→ **Work request**: Should any entry include an image, skip the image and copy the entry exactly.

→ **Supplied data**:
"""

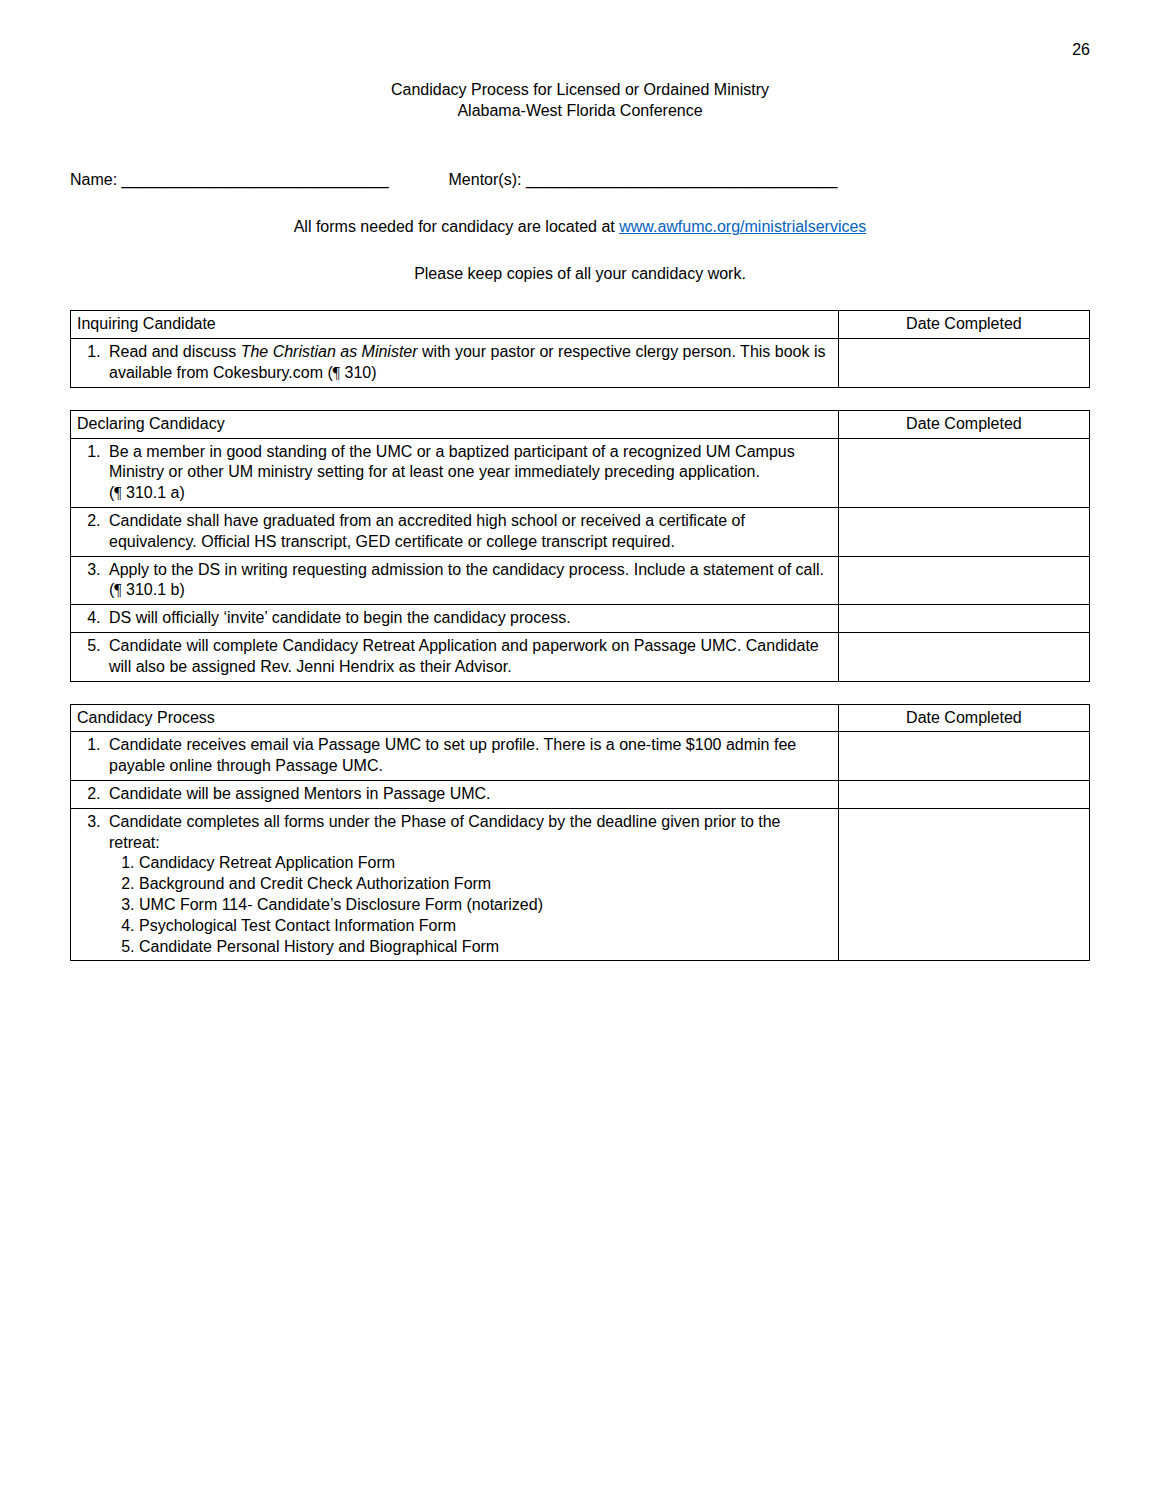26
Candidacy Process for Licensed or Ordained Ministry
Alabama-West Florida Conference
Name: ______________________________Mentor(s): ___________________________________
All forms needed for candidacy are located at www.awfumc.org/ministrialservices
Please keep copies of all your candidacy work.
| Inquiring Candidate | Date Completed |
| --- | --- |
| Read and discuss The Christian as Minister with your pastor or respective clergy person. This book is available from Cokesbury.com ( ¶ 310) | |
| Declaring Candidacy | Date Completed |
| --- | --- |
| Be a member in good standing of the UMC or a baptized participant of a recognized UM Campus Ministry or other UM ministry setting for at least one year immediately preceding application. ( ¶ 310.1 a) | |
| Candidate shall have graduated from an accredited high school or received a certificate of equivalency. Official HS transcript, GED certificate or college transcript required. | |
| Apply to the DS in writing requesting admission to the candidacy process. Include a statement of call. ( ¶ 310.1 b) | |
| DS will officially ‘invite’ candidate to begin the candidacy process. | |
| Candidate will complete Candidacy Retreat Application and paperwork on Passage UMC. Candidate will also be assigned Rev. Jenni Hendrix as their Advisor. | |
| Candidacy Process | Date Completed |
| --- | --- |
| Candidate receives email via Passage UMC to set up profile. There is a one-time $100 admin fee payable online through Passage UMC. | |
| Candidate will be assigned Mentors in Passage UMC. | |
| Candidate completes all forms under the Phase of Candidacy by the deadline given prior to the retreat: Candidacy Retreat Application Form Background and Credit Check Authorization Form UMC Form 114- Candidate’s Disclosure Form (notarized) Psychological Test Contact Information Form Candidate Personal History and Biographical Form | |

"""

→ **Result of the task**:
26
Candidacy Process for Licensed or Ordained Ministry
Alabama-West Florida Conference
Name: ______________________________Mentor(s): ___________________________________
All forms needed for candidacy are located at www.awfumc.org/ministrialservices
Please keep copies of all your candidacy work.
| Inquiring Candidate | Date Completed |
| --- | --- |
| Read and discuss The Christian as Minister with your pastor or respective clergy person. This book is available from Cokesbury.com ( ¶ 310) | |
| Declaring Candidacy | Date Completed |
| --- | --- |
| Be a member in good standing of the UMC or a baptized participant of a recognized UM Campus Ministry or other UM ministry setting for at least one year immediately preceding application. ( ¶ 310.1 a) | |
| Candidate shall have graduated from an accredited high school or received a certificate of equivalency. Official HS transcript, GED certificate or college transcript required. | |
| Apply to the DS in writing requesting admission to the candidacy process. Include a statement of call. ( ¶ 310.1 b) | |
| DS will officially ‘invite’ candidate to begin the candidacy process. | |
| Candidate will complete Candidacy Retreat Application and paperwork on Passage UMC. Candidate will also be assigned Rev. Jenni Hendrix as their Advisor. | |
| Candidacy Process | Date Completed |
| --- | --- |
| Candidate receives email via Passage UMC to set up profile. There is a one-time $100 admin fee payable online through Passage UMC. | |
| Candidate will be assigned Mentors in Passage UMC. | |
| Candidate completes all forms under the Phase of Candidacy by the deadline given prior to the retreat: Candidacy Retreat Application Form Background and Credit Check Authorization Form UMC Form 114- Candidate’s Disclosure Form (notarized) Psychological Test Contact Information Form Candidate Personal History and Biographical Form | |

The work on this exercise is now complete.